Provided records:
:::::
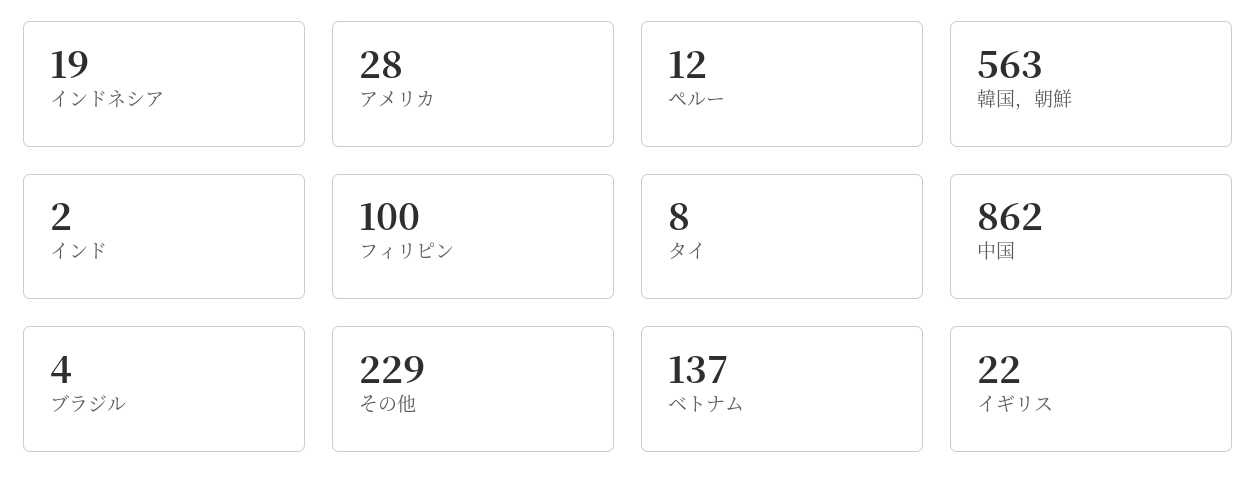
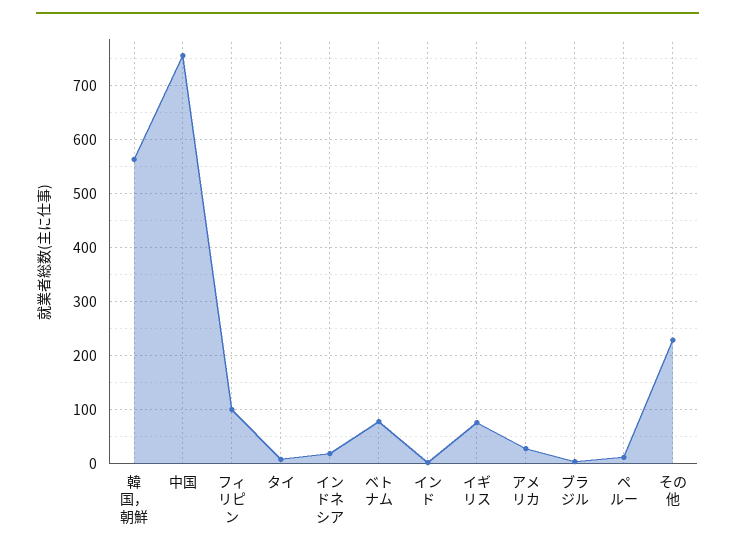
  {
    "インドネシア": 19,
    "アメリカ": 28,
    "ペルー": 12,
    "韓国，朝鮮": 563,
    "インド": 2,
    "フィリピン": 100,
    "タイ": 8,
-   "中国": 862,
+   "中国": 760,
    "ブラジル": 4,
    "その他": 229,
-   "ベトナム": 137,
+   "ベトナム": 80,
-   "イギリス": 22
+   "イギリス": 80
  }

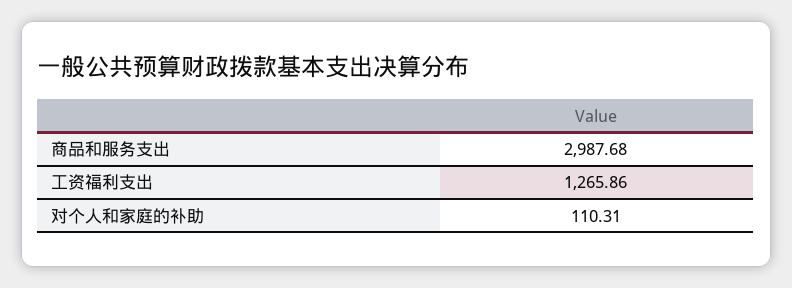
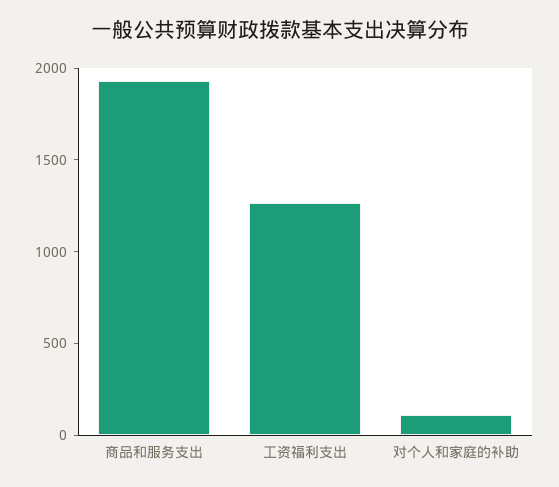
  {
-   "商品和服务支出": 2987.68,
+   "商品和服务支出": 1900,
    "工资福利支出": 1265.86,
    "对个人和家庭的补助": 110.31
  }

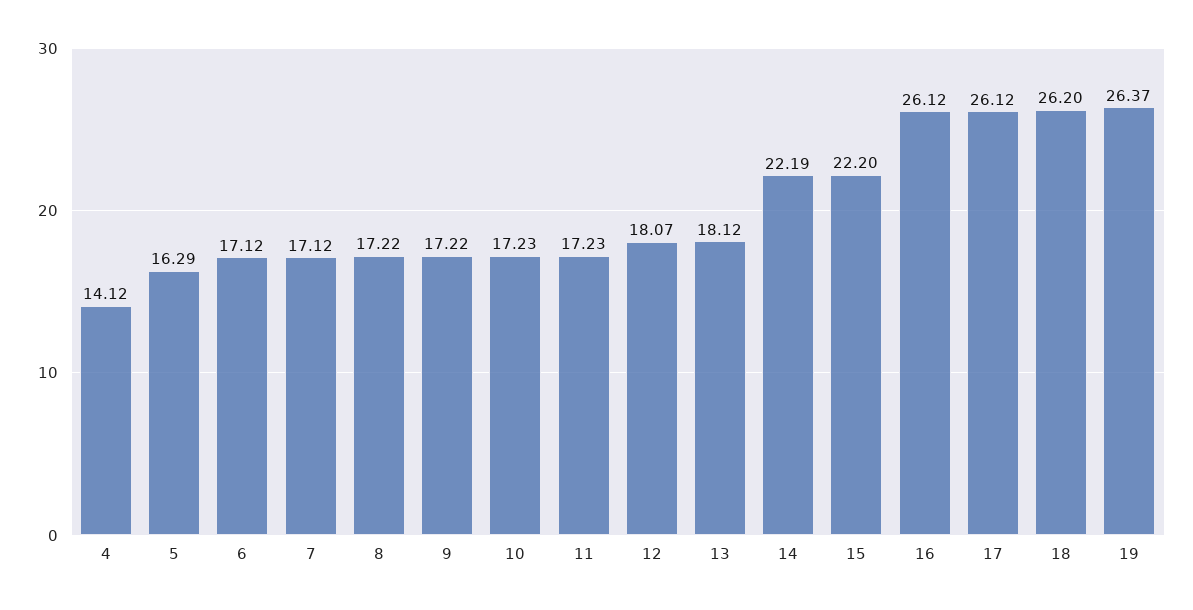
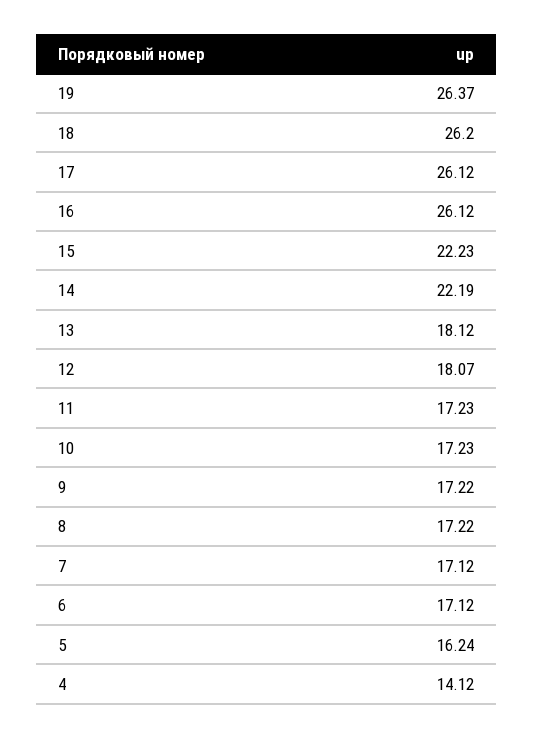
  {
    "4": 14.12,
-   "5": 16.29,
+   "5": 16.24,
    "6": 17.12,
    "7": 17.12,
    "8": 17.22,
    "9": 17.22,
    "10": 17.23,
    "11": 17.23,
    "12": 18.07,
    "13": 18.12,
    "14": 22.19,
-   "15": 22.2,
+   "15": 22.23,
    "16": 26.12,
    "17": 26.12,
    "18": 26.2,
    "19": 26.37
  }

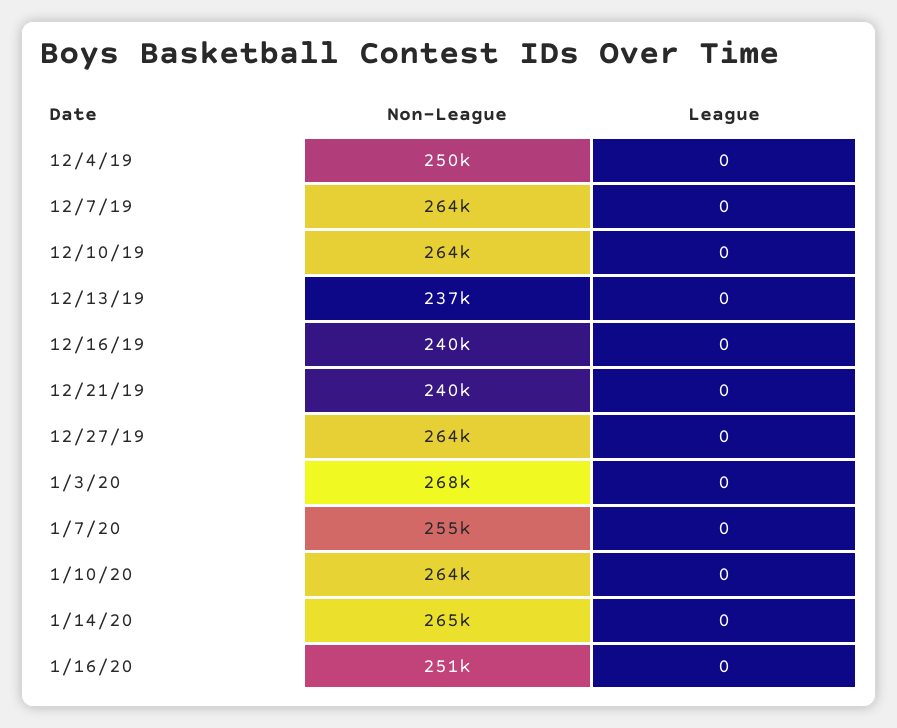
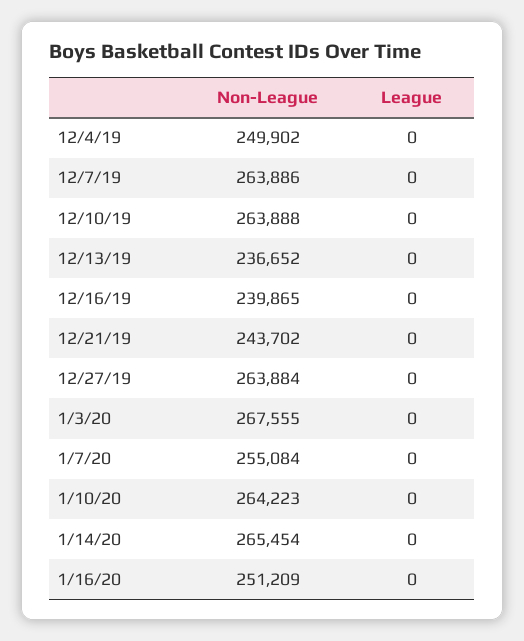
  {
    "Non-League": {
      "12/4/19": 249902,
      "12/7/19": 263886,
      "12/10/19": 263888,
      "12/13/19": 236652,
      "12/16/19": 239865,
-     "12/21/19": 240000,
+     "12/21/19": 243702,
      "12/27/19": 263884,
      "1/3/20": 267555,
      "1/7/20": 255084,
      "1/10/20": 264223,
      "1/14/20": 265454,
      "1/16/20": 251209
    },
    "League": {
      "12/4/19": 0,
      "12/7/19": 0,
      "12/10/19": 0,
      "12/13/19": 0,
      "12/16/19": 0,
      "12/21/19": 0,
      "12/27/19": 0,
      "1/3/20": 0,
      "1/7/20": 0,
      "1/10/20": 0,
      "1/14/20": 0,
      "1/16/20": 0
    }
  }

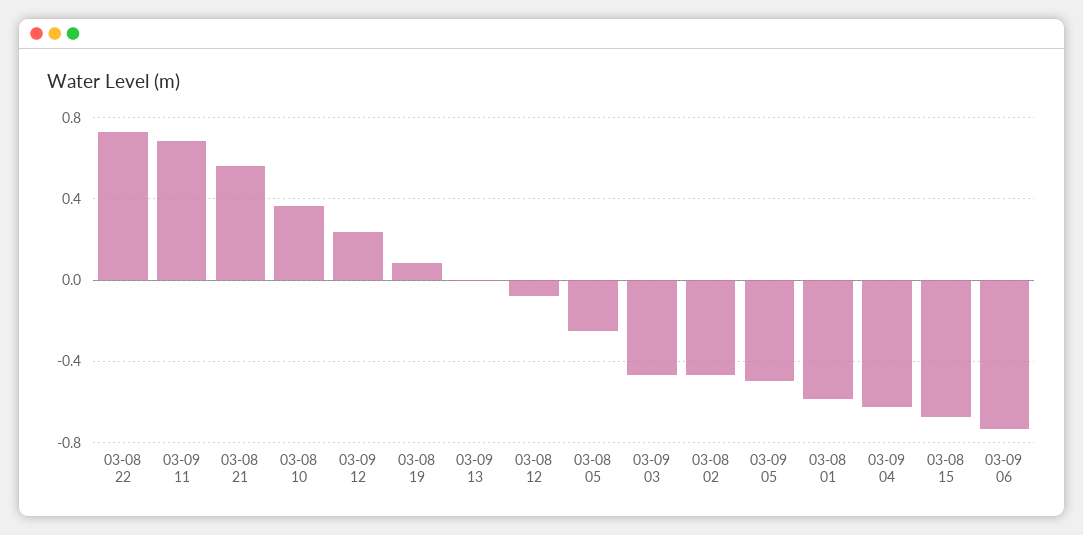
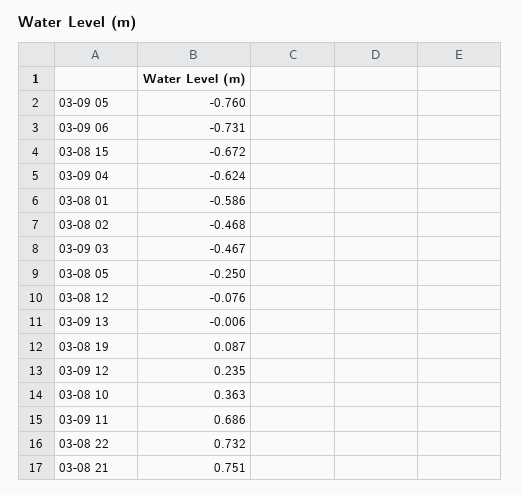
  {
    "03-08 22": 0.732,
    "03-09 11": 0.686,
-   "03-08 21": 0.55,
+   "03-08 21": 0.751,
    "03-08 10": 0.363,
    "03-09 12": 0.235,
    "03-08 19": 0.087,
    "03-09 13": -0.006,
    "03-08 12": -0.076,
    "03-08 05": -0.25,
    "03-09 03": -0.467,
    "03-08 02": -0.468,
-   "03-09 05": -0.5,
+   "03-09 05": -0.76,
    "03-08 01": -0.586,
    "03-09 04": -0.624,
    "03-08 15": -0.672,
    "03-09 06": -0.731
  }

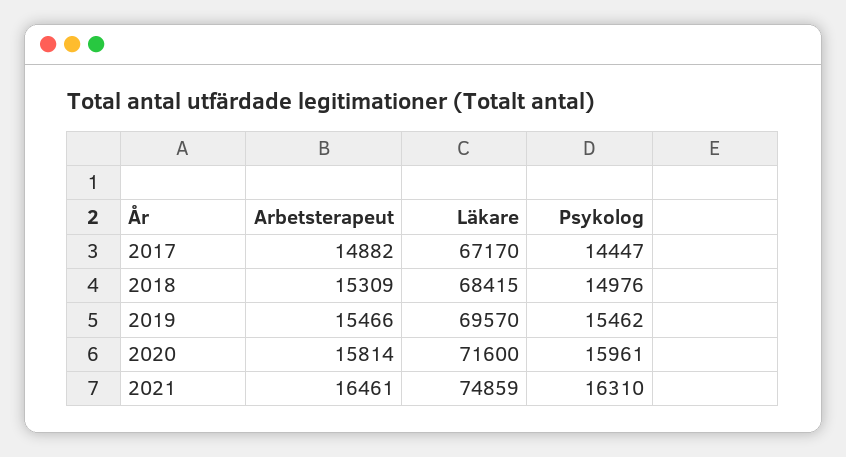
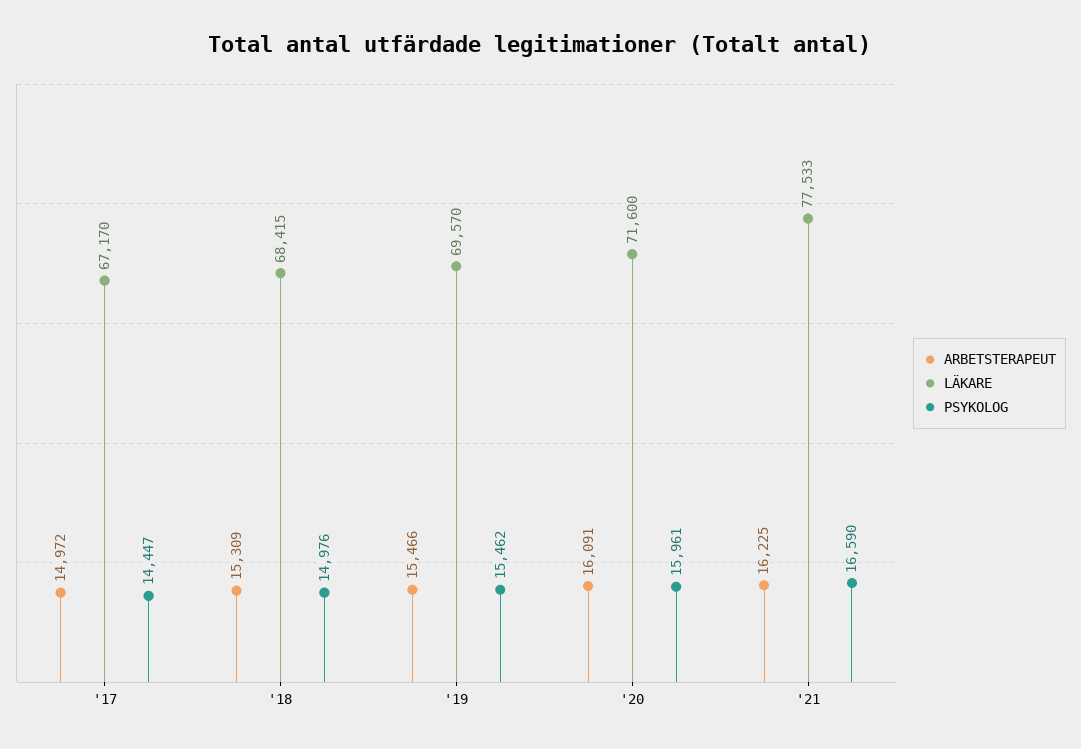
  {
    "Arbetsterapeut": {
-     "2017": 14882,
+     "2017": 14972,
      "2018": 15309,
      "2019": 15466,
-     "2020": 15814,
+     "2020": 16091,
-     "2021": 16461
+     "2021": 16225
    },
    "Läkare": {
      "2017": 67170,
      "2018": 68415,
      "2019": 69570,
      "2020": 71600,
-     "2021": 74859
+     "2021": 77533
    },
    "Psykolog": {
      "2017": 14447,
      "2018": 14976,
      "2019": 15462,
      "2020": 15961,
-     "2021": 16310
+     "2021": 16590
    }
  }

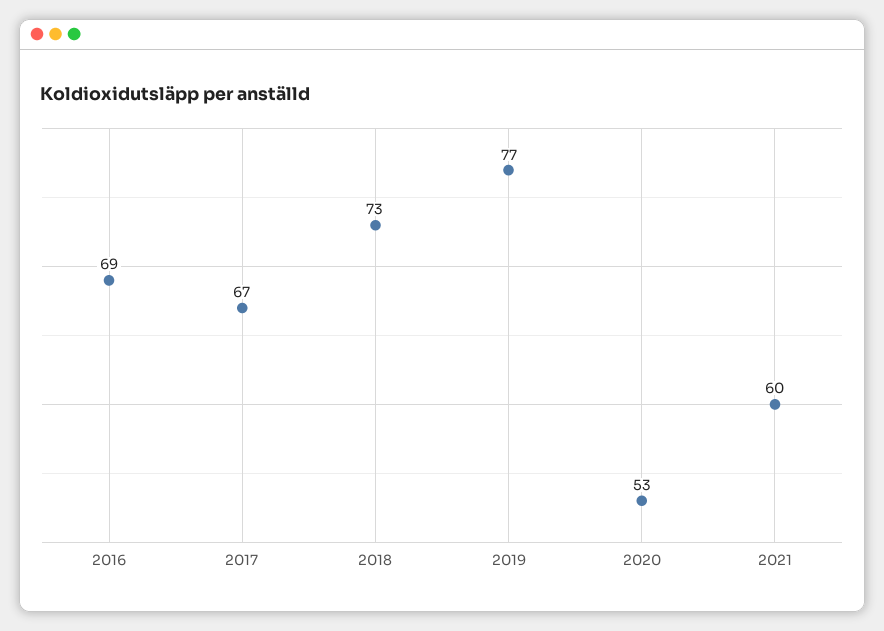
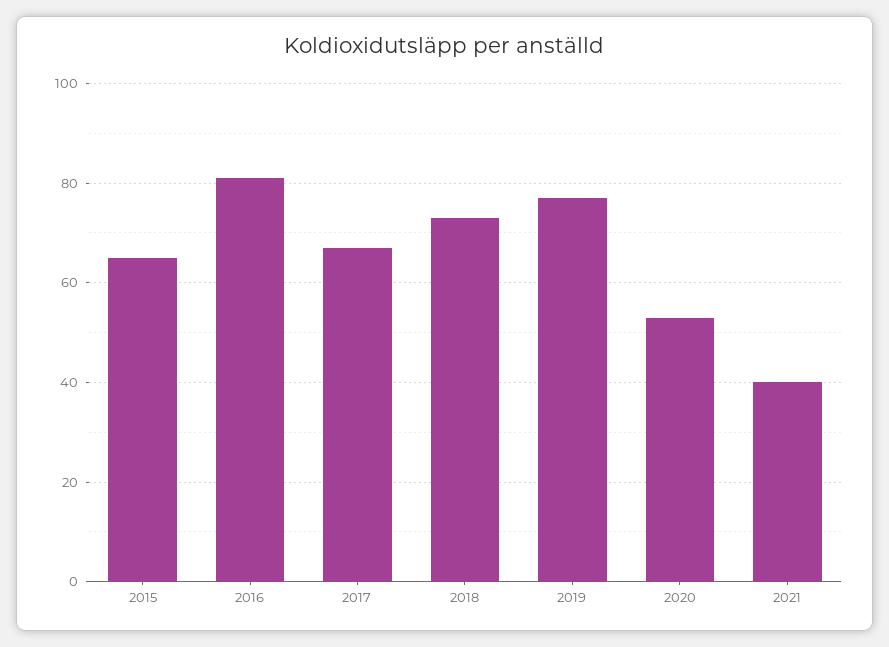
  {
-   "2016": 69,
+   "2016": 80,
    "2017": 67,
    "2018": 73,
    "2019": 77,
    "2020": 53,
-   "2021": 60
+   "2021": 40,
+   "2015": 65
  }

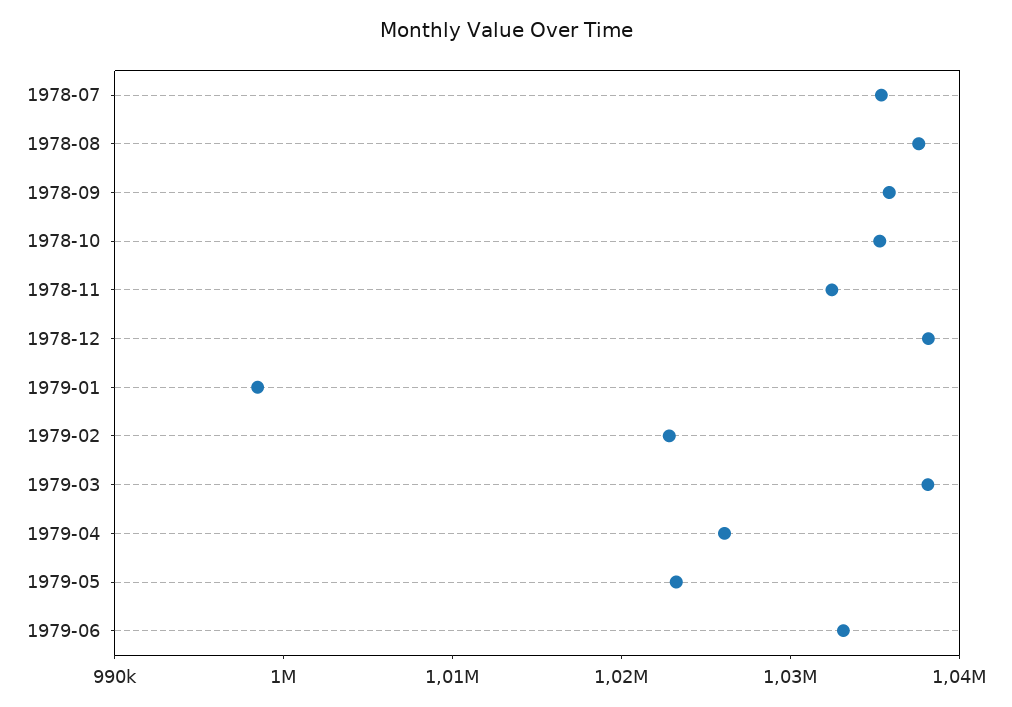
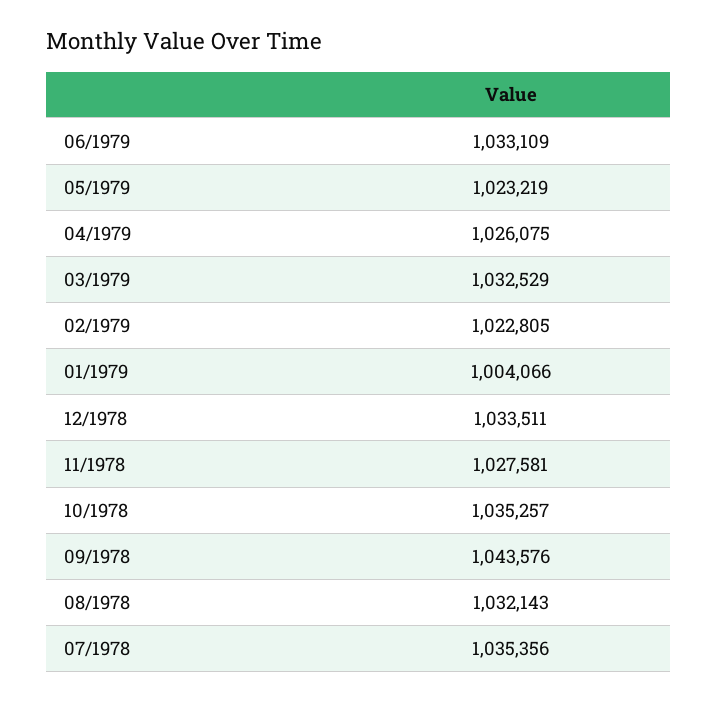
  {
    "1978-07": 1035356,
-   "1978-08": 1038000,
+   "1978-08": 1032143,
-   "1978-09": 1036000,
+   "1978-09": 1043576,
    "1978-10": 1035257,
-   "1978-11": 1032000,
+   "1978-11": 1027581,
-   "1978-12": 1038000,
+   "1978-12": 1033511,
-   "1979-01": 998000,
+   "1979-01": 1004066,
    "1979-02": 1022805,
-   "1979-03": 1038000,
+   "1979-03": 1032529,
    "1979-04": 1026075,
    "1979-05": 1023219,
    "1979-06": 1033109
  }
:::::
Problem to solve: Set down all the data again exactly as above, pictures excluded.

Reply:
  {
    "インドネシア": 19,
    "アメリカ": 28,
    "ペルー": 12,
    "韓国，朝鮮": 563,
    "インド": 2,
    "フィリピン": 100,
    "タイ": 8,
-   "中国": 862,
+   "中国": 760,
    "ブラジル": 4,
    "その他": 229,
-   "ベトナム": 137,
+   "ベトナム": 80,
-   "イギリス": 22
+   "イギリス": 80
  }

  {
-   "商品和服务支出": 2987.68,
+   "商品和服务支出": 1900,
    "工资福利支出": 1265.86,
    "对个人和家庭的补助": 110.31
  }

  {
    "4": 14.12,
-   "5": 16.29,
+   "5": 16.24,
    "6": 17.12,
    "7": 17.12,
    "8": 17.22,
    "9": 17.22,
    "10": 17.23,
    "11": 17.23,
    "12": 18.07,
    "13": 18.12,
    "14": 22.19,
-   "15": 22.2,
+   "15": 22.23,
    "16": 26.12,
    "17": 26.12,
    "18": 26.2,
    "19": 26.37
  }

  {
    "Non-League": {
      "12/4/19": 249902,
      "12/7/19": 263886,
      "12/10/19": 263888,
      "12/13/19": 236652,
      "12/16/19": 239865,
-     "12/21/19": 240000,
+     "12/21/19": 243702,
      "12/27/19": 263884,
      "1/3/20": 267555,
      "1/7/20": 255084,
      "1/10/20": 264223,
      "1/14/20": 265454,
      "1/16/20": 251209
    },
    "League": {
      "12/4/19": 0,
      "12/7/19": 0,
      "12/10/19": 0,
      "12/13/19": 0,
      "12/16/19": 0,
      "12/21/19": 0,
      "12/27/19": 0,
      "1/3/20": 0,
      "1/7/20": 0,
      "1/10/20": 0,
      "1/14/20": 0,
      "1/16/20": 0
    }
  }

  {
    "03-08 22": 0.732,
    "03-09 11": 0.686,
-   "03-08 21": 0.55,
+   "03-08 21": 0.751,
    "03-08 10": 0.363,
    "03-09 12": 0.235,
    "03-08 19": 0.087,
    "03-09 13": -0.006,
    "03-08 12": -0.076,
    "03-08 05": -0.25,
    "03-09 03": -0.467,
    "03-08 02": -0.468,
-   "03-09 05": -0.5,
+   "03-09 05": -0.76,
    "03-08 01": -0.586,
    "03-09 04": -0.624,
    "03-08 15": -0.672,
    "03-09 06": -0.731
  }

  {
    "Arbetsterapeut": {
-     "2017": 14882,
+     "2017": 14972,
      "2018": 15309,
      "2019": 15466,
-     "2020": 15814,
+     "2020": 16091,
-     "2021": 16461
+     "2021": 16225
    },
    "Läkare": {
      "2017": 67170,
      "2018": 68415,
      "2019": 69570,
      "2020": 71600,
-     "2021": 74859
+     "2021": 77533
    },
    "Psykolog": {
      "2017": 14447,
      "2018": 14976,
      "2019": 15462,
      "2020": 15961,
-     "2021": 16310
+     "2021": 16590
    }
  }

  {
-   "2016": 69,
+   "2016": 80,
    "2017": 67,
    "2018": 73,
    "2019": 77,
    "2020": 53,
-   "2021": 60
+   "2021": 40,
+   "2015": 65
  }

  {
    "1978-07": 1035356,
-   "1978-08": 1038000,
+   "1978-08": 1032143,
-   "1978-09": 1036000,
+   "1978-09": 1043576,
    "1978-10": 1035257,
-   "1978-11": 1032000,
+   "1978-11": 1027581,
-   "1978-12": 1038000,
+   "1978-12": 1033511,
-   "1979-01": 998000,
+   "1979-01": 1004066,
    "1979-02": 1022805,
-   "1979-03": 1038000,
+   "1979-03": 1032529,
    "1979-04": 1026075,
    "1979-05": 1023219,
    "1979-06": 1033109
  }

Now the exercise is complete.